-- Start --

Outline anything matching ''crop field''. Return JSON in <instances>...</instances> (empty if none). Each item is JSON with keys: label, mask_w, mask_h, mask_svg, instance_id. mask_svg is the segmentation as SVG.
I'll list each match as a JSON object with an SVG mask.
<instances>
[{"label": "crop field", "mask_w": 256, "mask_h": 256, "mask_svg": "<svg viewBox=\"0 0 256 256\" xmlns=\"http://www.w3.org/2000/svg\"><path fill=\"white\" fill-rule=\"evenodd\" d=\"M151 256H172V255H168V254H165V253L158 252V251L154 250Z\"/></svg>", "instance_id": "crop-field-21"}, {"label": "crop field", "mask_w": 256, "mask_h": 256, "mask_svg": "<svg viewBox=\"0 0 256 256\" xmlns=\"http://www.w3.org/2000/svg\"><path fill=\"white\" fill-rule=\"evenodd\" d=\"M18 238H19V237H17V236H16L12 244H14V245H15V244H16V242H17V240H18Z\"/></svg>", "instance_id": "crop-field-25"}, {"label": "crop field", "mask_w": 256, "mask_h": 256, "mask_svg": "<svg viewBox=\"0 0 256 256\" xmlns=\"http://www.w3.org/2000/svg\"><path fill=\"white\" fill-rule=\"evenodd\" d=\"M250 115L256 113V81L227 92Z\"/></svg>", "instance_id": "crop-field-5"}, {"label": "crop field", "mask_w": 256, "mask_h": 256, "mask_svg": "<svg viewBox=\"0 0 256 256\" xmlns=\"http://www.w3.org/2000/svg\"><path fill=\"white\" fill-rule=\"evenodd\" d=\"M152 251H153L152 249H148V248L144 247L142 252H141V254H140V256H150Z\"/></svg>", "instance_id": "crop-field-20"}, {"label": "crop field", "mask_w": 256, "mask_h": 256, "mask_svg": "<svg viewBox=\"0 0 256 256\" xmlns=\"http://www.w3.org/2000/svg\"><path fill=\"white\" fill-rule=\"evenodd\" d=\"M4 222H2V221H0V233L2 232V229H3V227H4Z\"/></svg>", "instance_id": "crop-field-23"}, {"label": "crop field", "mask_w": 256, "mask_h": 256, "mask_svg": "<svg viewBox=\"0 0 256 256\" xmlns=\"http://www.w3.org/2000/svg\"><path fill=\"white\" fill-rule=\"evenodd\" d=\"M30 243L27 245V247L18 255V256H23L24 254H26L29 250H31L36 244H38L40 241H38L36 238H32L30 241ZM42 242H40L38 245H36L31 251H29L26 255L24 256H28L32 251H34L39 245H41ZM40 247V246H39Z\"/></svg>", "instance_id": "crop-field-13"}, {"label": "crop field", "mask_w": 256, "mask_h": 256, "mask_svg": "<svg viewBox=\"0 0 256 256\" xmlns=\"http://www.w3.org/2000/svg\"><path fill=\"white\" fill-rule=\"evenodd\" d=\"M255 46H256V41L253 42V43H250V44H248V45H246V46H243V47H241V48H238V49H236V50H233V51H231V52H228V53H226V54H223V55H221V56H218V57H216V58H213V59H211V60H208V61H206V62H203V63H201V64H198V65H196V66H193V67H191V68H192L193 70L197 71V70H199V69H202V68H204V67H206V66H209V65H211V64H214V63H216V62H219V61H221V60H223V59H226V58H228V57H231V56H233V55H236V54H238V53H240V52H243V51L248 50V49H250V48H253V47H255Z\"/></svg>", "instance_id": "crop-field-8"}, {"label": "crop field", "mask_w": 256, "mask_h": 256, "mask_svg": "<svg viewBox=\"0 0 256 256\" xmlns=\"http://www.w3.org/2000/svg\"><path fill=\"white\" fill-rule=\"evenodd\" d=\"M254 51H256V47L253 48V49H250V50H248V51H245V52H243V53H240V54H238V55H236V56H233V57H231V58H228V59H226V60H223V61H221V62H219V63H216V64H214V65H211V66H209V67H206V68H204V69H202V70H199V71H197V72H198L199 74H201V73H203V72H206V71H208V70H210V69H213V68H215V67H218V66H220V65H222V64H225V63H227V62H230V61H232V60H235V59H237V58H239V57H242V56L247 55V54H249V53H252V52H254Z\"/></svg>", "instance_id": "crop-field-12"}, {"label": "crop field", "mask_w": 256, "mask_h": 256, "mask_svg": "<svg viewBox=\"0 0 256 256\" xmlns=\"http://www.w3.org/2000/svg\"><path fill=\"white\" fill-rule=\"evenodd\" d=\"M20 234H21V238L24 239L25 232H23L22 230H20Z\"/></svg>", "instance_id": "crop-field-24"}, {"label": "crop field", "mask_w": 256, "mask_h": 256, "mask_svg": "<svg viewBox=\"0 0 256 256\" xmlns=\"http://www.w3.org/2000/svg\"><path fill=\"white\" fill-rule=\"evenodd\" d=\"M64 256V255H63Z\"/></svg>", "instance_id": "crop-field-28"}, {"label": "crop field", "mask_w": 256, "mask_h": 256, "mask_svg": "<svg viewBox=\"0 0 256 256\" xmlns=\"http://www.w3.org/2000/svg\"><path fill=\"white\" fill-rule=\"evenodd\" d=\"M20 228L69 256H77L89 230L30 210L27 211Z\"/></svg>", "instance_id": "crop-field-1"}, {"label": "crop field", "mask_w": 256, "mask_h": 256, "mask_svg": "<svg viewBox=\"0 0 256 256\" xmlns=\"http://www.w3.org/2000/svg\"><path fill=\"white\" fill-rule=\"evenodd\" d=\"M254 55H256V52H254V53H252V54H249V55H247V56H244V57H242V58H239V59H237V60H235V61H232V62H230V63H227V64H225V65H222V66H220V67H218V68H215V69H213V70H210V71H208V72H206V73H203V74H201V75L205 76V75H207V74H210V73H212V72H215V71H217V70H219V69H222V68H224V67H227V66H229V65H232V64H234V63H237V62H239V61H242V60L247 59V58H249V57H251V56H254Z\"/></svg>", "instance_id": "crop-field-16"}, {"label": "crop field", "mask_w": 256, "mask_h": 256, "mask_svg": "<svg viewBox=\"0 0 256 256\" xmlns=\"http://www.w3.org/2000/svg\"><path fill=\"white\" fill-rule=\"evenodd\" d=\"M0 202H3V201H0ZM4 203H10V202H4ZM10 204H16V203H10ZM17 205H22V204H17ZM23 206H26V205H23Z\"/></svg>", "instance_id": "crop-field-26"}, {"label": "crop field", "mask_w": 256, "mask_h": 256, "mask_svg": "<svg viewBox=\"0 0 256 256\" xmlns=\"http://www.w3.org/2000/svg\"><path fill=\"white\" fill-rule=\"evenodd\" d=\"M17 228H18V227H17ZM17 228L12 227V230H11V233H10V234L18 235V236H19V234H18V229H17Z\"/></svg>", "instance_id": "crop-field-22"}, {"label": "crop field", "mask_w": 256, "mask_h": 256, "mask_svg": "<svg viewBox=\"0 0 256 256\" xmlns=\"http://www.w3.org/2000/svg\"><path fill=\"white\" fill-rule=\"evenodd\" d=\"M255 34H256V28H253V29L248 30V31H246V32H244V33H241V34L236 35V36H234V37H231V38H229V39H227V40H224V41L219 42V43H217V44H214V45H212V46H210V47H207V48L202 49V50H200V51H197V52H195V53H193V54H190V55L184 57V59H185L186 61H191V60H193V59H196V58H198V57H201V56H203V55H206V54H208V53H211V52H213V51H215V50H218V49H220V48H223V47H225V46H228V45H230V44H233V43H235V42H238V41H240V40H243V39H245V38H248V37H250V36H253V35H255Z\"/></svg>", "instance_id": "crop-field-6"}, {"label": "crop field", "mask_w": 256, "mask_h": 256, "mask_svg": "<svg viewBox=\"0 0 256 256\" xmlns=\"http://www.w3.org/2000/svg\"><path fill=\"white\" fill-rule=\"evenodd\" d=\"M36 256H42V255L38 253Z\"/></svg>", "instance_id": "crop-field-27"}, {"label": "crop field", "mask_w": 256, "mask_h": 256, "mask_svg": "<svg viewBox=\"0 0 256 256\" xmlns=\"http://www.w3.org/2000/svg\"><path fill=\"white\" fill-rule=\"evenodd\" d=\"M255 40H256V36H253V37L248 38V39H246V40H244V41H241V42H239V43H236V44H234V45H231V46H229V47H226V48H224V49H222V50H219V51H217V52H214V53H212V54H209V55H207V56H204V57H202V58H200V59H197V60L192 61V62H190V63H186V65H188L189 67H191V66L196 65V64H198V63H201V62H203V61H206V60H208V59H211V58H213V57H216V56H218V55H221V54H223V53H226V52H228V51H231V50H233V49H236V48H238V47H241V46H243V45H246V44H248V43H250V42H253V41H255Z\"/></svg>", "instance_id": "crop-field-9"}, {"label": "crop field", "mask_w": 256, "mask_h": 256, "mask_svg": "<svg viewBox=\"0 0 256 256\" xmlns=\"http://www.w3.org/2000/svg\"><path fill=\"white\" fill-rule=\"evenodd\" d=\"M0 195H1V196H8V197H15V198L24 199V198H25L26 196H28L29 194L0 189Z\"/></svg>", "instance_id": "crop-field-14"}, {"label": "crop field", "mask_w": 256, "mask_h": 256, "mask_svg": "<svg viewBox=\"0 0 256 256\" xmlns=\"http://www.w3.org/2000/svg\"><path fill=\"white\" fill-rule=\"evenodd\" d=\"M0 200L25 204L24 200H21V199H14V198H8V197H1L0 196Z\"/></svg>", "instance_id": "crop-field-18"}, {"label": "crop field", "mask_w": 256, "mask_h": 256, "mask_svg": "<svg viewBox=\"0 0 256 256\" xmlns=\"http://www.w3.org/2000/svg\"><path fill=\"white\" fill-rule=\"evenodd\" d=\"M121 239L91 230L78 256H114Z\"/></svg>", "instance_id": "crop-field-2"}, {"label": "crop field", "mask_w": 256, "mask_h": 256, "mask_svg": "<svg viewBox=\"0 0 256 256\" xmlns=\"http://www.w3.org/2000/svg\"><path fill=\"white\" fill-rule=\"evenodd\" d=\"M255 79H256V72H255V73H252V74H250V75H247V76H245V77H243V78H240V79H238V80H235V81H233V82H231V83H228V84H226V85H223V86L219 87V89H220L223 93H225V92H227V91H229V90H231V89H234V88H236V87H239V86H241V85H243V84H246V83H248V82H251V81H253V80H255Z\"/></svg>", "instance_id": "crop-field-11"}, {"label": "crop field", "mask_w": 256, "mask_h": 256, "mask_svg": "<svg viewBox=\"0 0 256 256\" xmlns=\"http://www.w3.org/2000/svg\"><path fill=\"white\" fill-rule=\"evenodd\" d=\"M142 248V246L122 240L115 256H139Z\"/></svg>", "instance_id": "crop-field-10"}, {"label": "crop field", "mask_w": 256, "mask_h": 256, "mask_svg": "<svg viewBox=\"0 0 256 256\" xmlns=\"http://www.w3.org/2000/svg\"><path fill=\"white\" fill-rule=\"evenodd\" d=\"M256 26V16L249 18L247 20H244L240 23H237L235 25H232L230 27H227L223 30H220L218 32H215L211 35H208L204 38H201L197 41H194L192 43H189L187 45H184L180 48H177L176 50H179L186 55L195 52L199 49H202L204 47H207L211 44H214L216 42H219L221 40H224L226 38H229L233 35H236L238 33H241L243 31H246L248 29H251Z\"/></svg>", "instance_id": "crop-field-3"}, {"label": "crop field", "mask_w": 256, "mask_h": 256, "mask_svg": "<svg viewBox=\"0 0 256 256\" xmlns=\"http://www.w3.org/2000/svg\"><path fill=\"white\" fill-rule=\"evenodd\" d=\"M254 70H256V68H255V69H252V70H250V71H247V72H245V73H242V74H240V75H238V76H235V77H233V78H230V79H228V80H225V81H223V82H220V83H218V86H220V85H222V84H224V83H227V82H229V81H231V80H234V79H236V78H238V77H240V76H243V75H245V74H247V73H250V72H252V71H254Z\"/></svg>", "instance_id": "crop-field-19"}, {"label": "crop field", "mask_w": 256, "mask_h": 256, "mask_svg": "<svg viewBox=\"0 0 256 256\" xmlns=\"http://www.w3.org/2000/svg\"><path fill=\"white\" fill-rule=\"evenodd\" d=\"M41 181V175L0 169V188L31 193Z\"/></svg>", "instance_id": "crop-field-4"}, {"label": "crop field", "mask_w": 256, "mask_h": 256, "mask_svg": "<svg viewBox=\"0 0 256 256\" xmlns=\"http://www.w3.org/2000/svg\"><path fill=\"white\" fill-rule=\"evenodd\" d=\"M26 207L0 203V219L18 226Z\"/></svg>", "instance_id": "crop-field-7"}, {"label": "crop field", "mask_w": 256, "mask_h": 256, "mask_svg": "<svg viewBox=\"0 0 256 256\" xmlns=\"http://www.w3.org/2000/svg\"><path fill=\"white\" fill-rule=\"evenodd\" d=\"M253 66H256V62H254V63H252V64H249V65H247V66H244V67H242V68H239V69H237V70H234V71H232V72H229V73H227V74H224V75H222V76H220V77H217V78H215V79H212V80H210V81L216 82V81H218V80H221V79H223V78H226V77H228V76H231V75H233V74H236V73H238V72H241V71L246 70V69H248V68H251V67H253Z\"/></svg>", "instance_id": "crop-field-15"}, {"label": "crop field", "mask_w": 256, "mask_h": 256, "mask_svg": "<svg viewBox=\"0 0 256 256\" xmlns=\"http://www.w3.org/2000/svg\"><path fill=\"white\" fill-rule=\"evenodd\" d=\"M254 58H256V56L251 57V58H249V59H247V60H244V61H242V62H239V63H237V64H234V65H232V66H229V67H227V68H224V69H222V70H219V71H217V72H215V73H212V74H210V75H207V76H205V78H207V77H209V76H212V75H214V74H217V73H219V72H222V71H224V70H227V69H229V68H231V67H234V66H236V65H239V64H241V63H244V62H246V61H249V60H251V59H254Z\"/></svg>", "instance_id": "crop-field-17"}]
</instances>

-- End --

**Written instruction**
Pick out each line of the listing above that contains the string "instances".

**Exercise response**
Outline anything matching ''crop field''. Return JSON in <instances>...</instances> (empty if none). Each item is JSON with keys: label, mask_w, mask_h, mask_svg, instance_id. mask_svg is the segmentation as SVG.
<instances>
</instances>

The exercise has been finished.